AVAILABLE DATA START

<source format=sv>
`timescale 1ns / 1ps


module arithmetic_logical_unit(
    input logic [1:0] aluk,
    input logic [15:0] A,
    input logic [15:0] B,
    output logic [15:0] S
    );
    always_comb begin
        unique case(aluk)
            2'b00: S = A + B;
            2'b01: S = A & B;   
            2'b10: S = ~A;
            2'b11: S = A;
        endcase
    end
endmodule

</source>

AVAILABLE DATA END
AVAILABLE DATA START

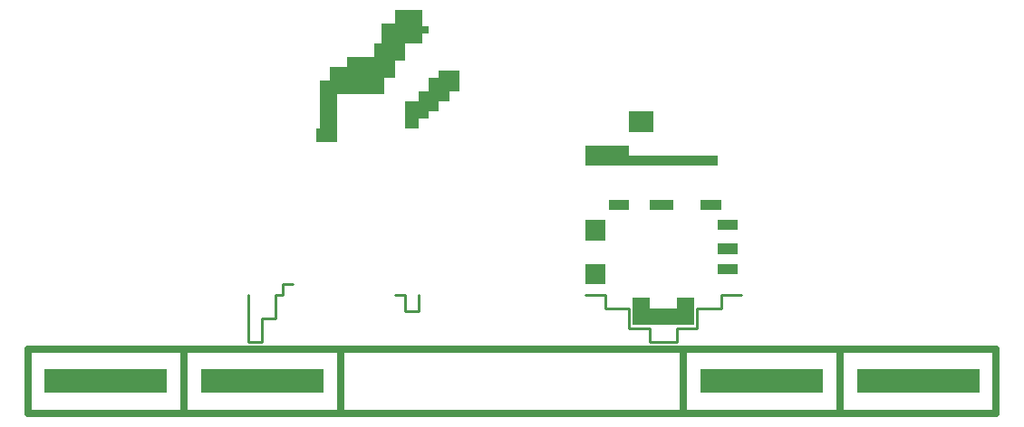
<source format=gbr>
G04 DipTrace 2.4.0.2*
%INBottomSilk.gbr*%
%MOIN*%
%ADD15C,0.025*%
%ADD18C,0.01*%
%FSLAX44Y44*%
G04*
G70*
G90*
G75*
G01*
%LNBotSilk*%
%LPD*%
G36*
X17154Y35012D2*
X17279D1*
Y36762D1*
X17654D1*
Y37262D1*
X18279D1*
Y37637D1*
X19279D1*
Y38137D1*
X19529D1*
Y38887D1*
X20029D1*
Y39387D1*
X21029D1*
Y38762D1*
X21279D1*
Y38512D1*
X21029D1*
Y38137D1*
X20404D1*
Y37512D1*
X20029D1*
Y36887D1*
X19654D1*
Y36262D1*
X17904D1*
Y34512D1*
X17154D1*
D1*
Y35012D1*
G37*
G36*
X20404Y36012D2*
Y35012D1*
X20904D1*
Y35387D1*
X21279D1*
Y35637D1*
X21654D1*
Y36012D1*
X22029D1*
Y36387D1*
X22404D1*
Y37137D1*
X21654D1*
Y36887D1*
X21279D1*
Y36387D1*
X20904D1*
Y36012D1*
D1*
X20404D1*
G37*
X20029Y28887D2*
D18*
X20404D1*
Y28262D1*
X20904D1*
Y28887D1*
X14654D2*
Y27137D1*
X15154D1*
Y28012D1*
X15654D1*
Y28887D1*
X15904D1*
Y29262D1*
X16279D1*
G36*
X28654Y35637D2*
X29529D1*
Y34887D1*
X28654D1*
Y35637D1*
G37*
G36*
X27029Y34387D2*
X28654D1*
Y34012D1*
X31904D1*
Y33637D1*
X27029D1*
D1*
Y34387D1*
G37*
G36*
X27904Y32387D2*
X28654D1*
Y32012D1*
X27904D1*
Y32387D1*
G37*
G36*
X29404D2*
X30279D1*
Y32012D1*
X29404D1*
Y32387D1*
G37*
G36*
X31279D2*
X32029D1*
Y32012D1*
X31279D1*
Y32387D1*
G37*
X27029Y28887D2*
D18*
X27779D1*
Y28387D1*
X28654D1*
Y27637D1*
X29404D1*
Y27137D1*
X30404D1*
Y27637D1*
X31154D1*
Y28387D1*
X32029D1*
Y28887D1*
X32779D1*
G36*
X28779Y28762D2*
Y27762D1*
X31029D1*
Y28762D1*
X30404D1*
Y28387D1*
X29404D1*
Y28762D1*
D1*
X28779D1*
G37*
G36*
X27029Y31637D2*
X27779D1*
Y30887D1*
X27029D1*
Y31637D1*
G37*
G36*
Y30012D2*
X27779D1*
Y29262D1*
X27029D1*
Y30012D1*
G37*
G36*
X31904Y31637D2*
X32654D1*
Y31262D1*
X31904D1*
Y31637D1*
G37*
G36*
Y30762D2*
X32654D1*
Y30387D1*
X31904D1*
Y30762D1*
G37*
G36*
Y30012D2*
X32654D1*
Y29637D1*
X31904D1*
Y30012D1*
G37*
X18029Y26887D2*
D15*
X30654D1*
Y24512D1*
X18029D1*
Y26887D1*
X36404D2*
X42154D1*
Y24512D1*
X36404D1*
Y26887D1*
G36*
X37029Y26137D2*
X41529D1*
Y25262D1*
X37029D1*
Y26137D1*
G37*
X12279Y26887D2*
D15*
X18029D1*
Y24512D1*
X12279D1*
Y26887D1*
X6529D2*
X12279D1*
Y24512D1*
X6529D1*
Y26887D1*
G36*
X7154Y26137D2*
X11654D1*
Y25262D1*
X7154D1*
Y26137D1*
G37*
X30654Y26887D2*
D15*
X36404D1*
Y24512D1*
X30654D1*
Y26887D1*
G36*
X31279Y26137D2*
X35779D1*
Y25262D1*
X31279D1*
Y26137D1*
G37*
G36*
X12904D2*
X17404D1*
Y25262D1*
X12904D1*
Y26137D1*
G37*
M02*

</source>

AVAILABLE DATA END

REQUIREMENT »
Whenever a line of the material above contains the string "input", copy that line out.

RESULT OF THIS TASK »
    input logic [1:0] aluk,
    input logic [15:0] A,
    input logic [15:0] B,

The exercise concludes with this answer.